Data excerpts.
···
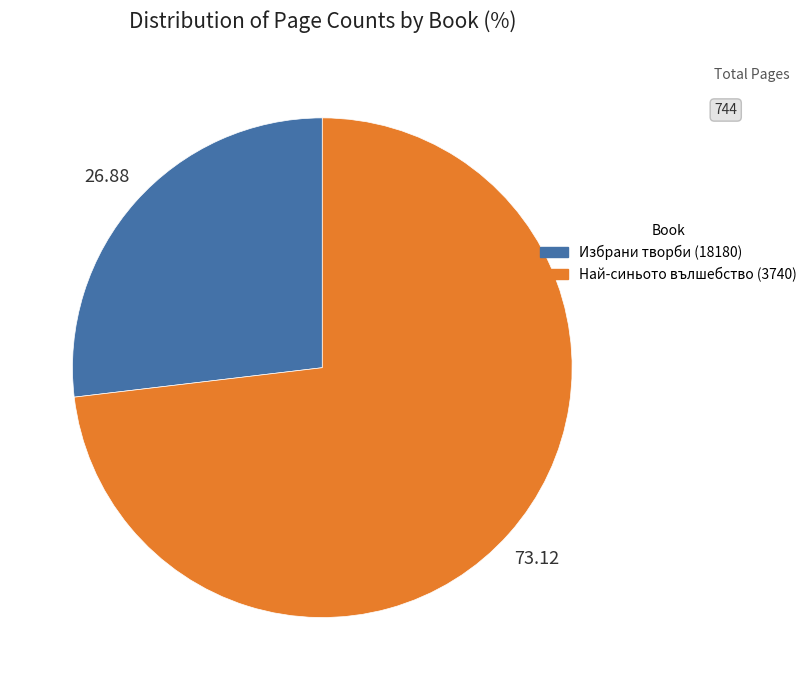

Is Най-синьото вълшебство (3740) the majority of the pie?

Yes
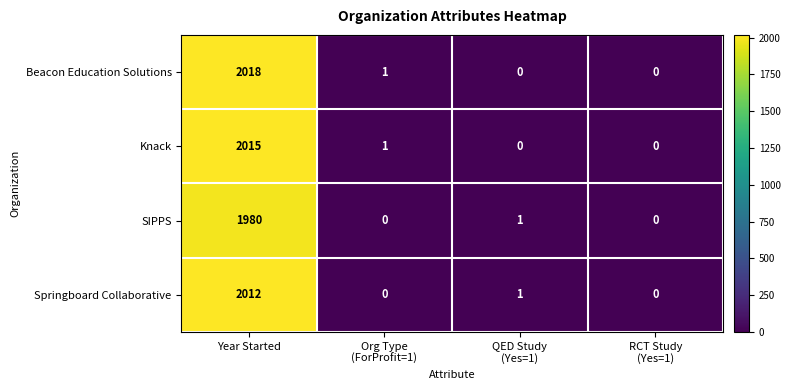

At which label does Beacon Education Solutions first exceed 1?

Year Started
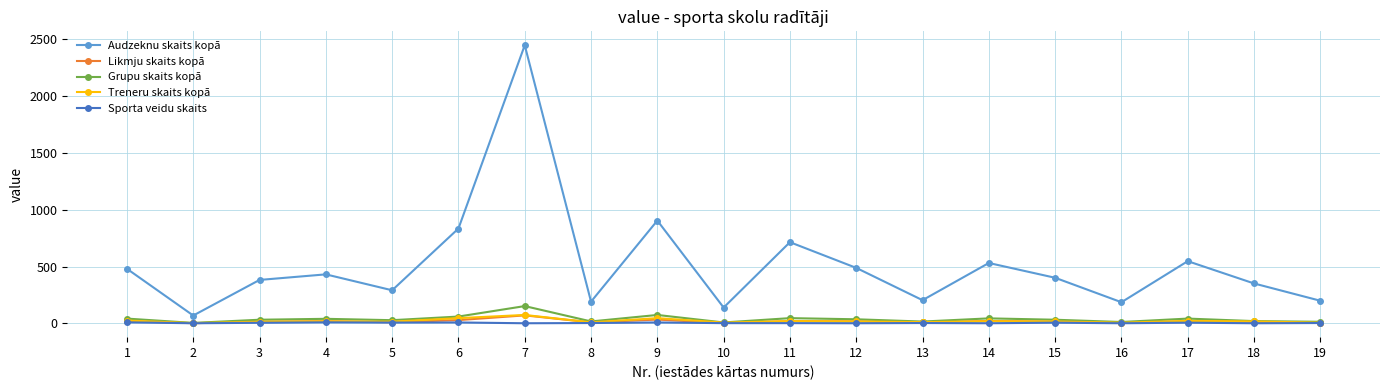

Is the value of Audzeknu skaits kopā at 18 greater than the value of Likmju skaits kopā at 13?

Yes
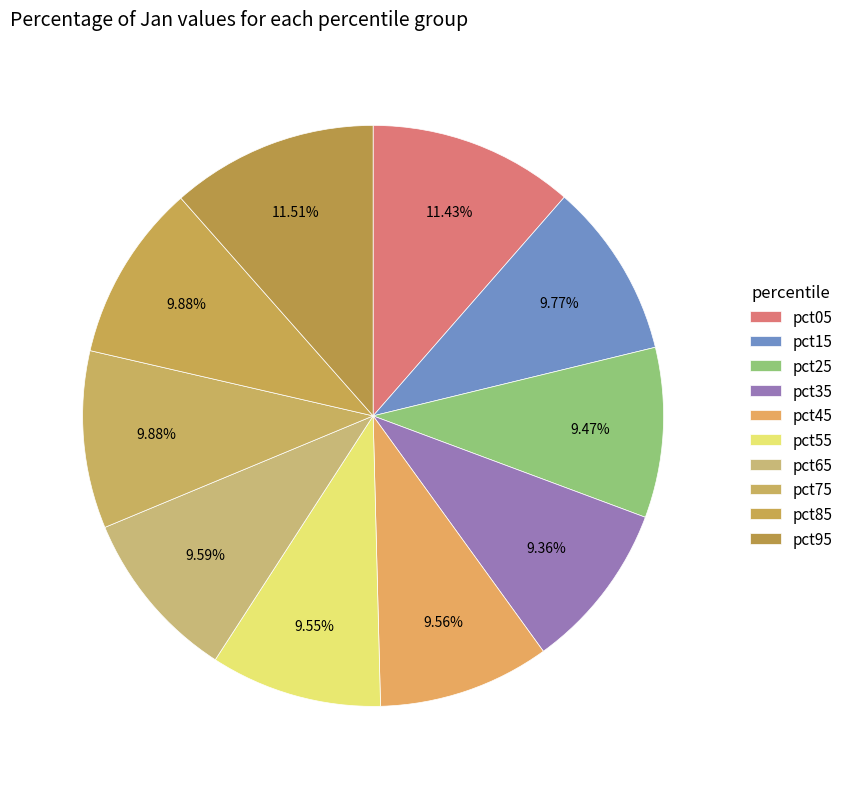

Count the number of slices in the pie.

10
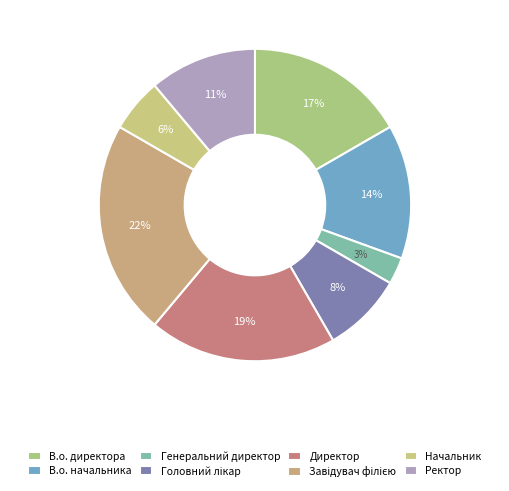

To the nearest percent, what is the combined percentage of Директор and Завідувач філією?

42%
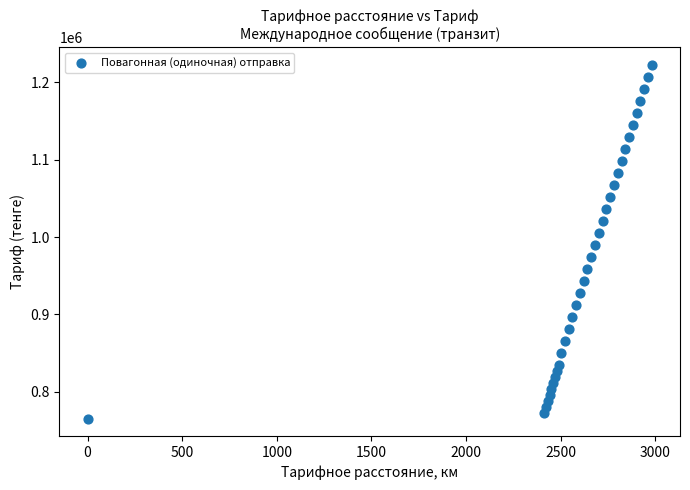

What is the range of Y values (max minus min)?

457249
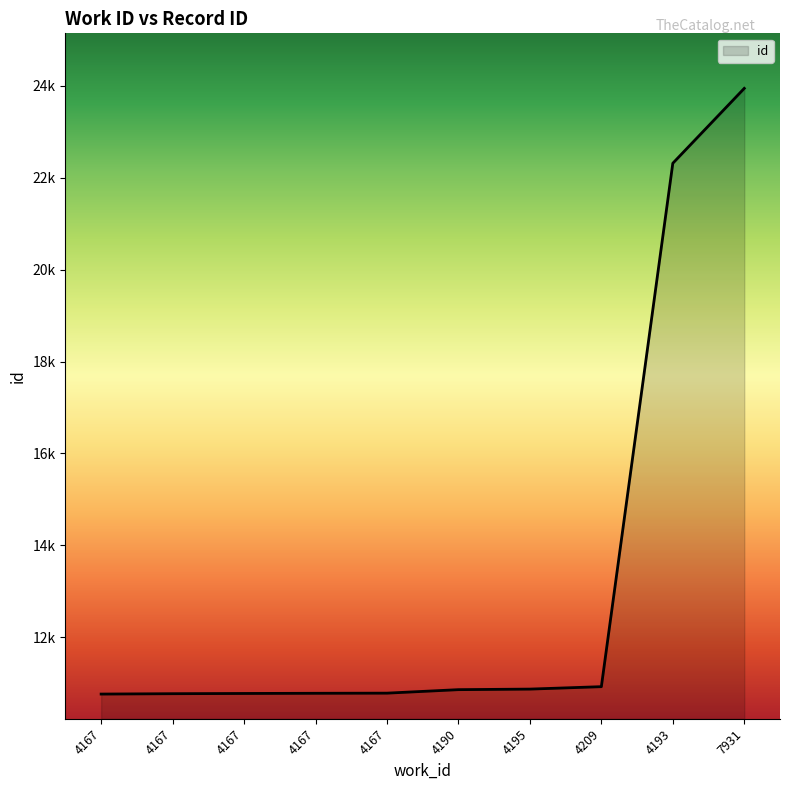

Reading right to left, extract all data points from this chart.

7931=23942	4193=22313	4209=10928	4195=10875	4190=10863	4167=10787	4167=10784	4167=10780	4167=10775	4167=10767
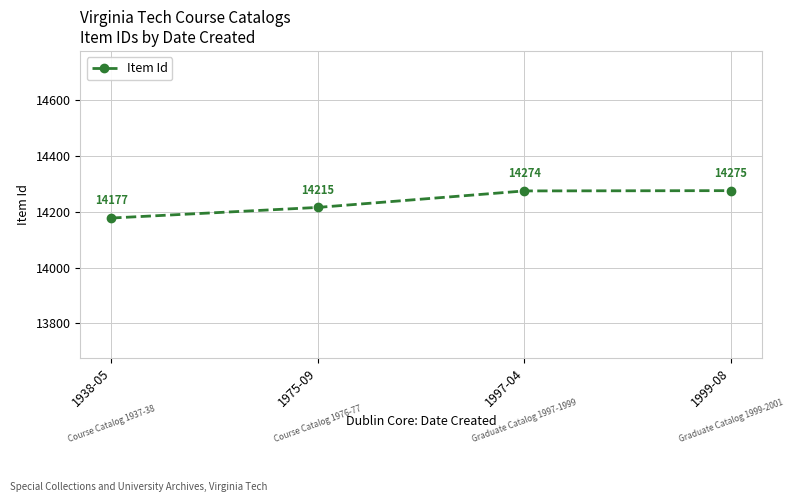

True or false: there are more than 1 points higher than both neighbors.

False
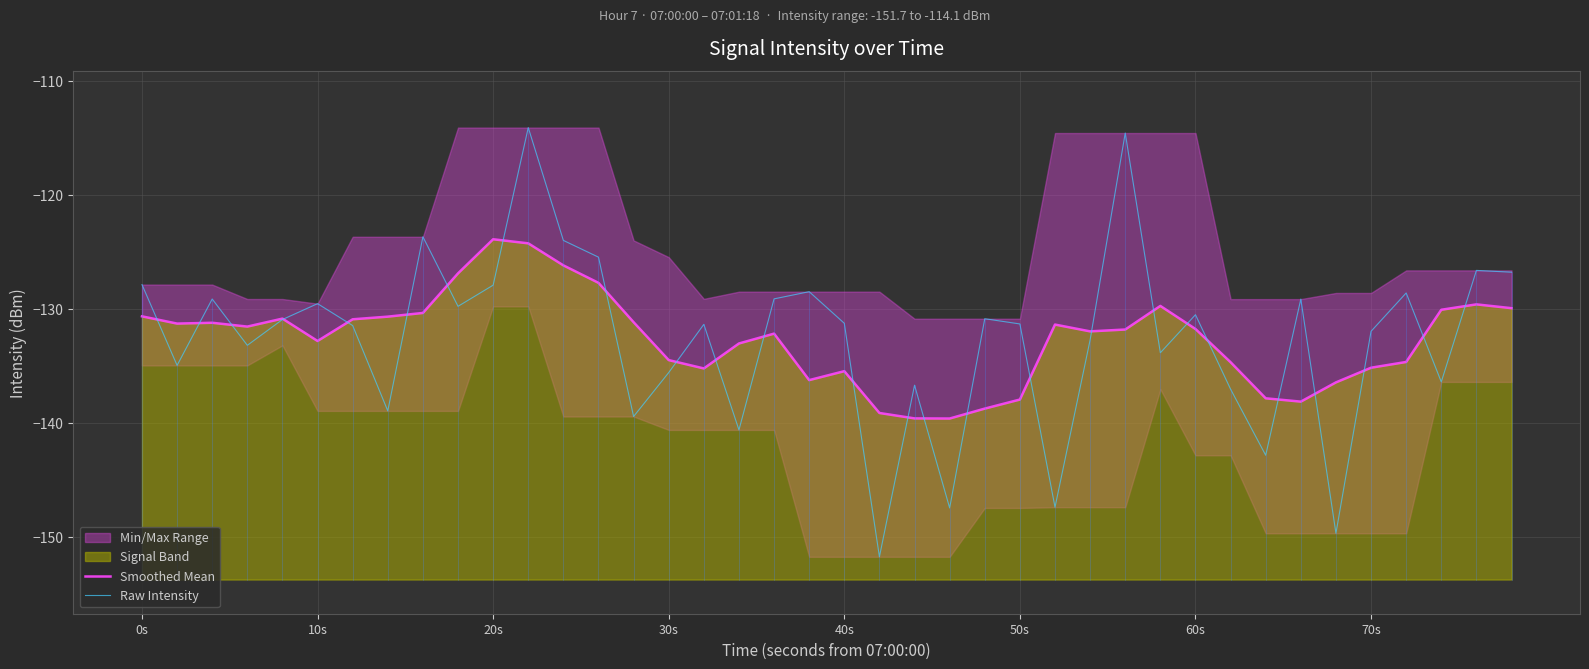

Is the value of Raw Intensity at 27 greater than the value of Smoothed Mean at 29?

No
···
Task to carry out. Return the lines above exactly, starting with the line that contains "To the nearest" and continuing through the last line, and leave the pictures out of your answer.

Solution to this problem.
To the nearest percent, what is the combined percentage of Директор and Завідувач філією?

42%

What is the range of Y values (max minus min)?

457249

Reading right to left, extract all data points from this chart.

7931=23942	4193=22313	4209=10928	4195=10875	4190=10863	4167=10787	4167=10784	4167=10780	4167=10775	4167=10767

True or false: there are more than 1 points higher than both neighbors.

False

Is the value of Raw Intensity at 27 greater than the value of Smoothed Mean at 29?

No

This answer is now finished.